Some machines have more than one IP address with direct access to the internet and/or the internal network. By using the -b, -i and -o options, you may choose which of them are used and when.
The -b option tells the proxy on which IP address to listen for incoming IRC connections. By using this option you can make sure that Tircproxy is only listening to your internal address, which could suffice to keep outsiders from attempting to use the proxy. This flag is incompatible with inetd operation.
The -i option tells the proxy which IP address to use for DCC communication with it's clients. This value can be autodetected, except on Linux in transparent mode (because of how transparancy is supported by the Linux kernel).
The -o option tells the proxy which IP address to use to connect to a remote server. Thus if the host running Tircproxy has two external addresses, e.g. 1.2.3.4 (example.com) and 1.2.3.5 (example.org), you can choose which is used for communication with the Internet (both IRC servers and external DCC). This lets you choose whether the proxy users appear to come from example.com or example.org. Without this option Tircproxy will let the operating system decide which address to use.
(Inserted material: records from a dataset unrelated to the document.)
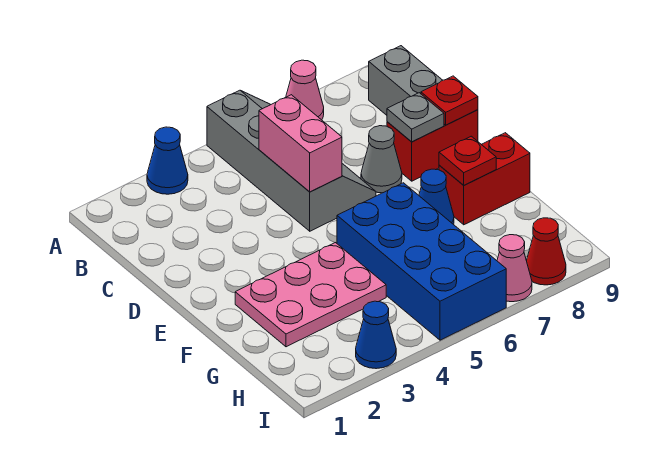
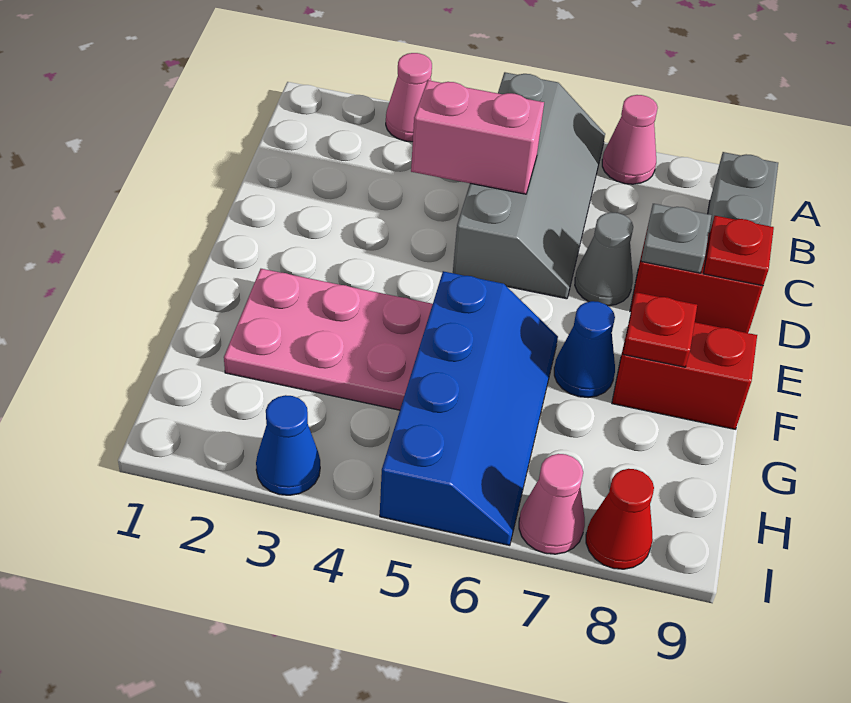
blue 1x1 cone [147,127,188,194] -> pink 1x1 cone [386,53,432,142]
pink 1x2 brick [259,95,342,192] -> pink 1x2 brick turned to [411,80,544,194]
blue 2x4 brick [337,183,506,340] -> blue 2x4 slope [380,271,558,545]

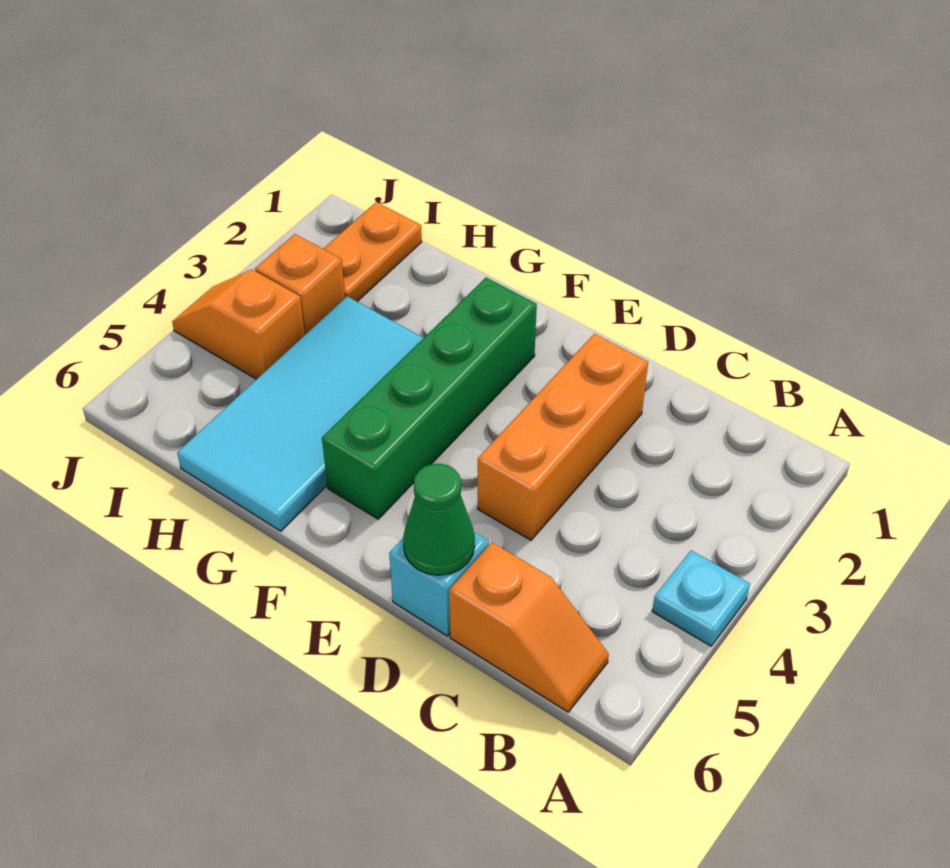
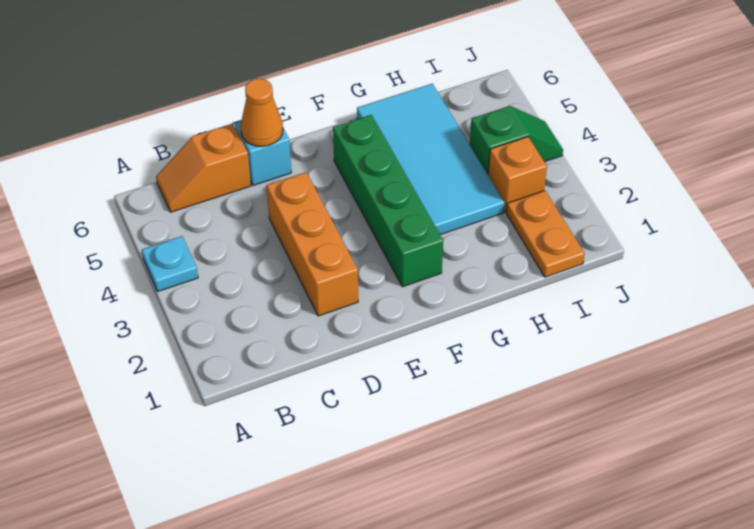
green 1x1 cone [403,464,475,575] -> orange 1x1 cone [241,79,283,146]
orange 1x2 slope [172,269,305,379] -> green 1x2 slope [470,106,563,174]

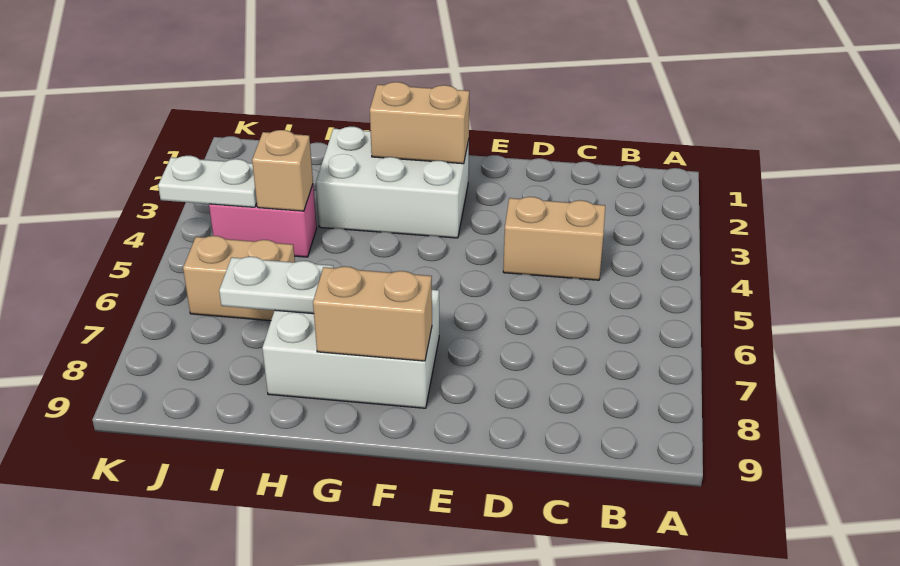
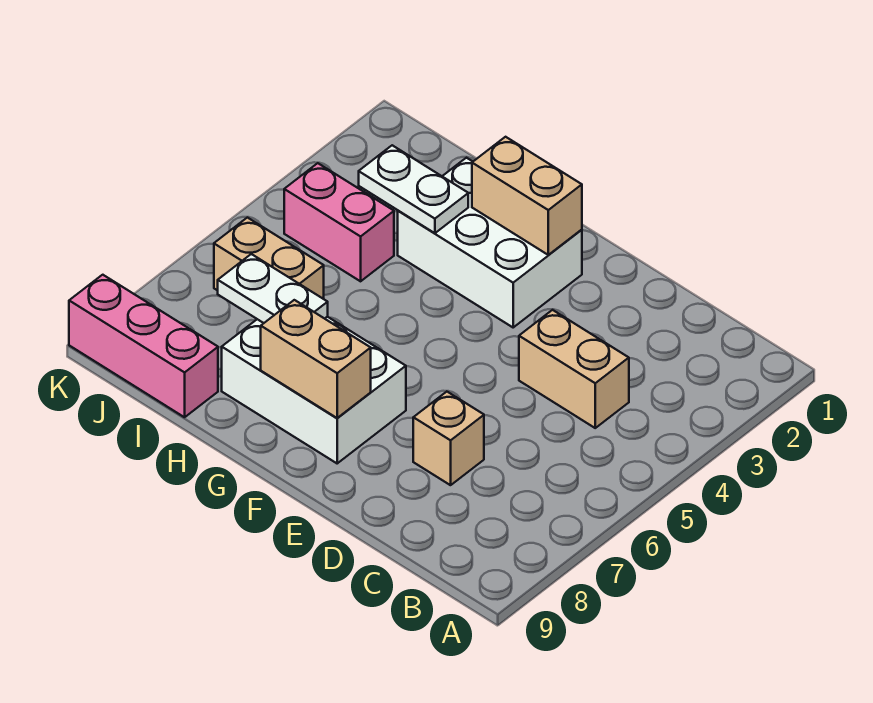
tan 1x1 brick [252,130,313,211] -> tan 1x1 brick moved to [413,392,484,485]
none -> pink 1x3 brick [69,275,218,417]
white 1x2 plate [158,156,257,207] -> white 1x2 plate moved to [359,145,468,233]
Using the above addresses and the added assumption that the machine's internal addresses are 10.11.12.13 and 10.11.13.14, these flags could all be tested at once by running Tircproxy like this:
tircproxy -d9 -s 7666 -i 10.11.12.14 -b 10.11.12.13
-o example.com -MILRH irc.undernet.org 6667
Trying to connect to port 7666 on most of the machines addresses should fail, only connecting to 10.11.12.13:7666 will open a connection to IRC. That connection would originating from example.com. The interface 10.11.12.14 would be used for internal DCC-related communication.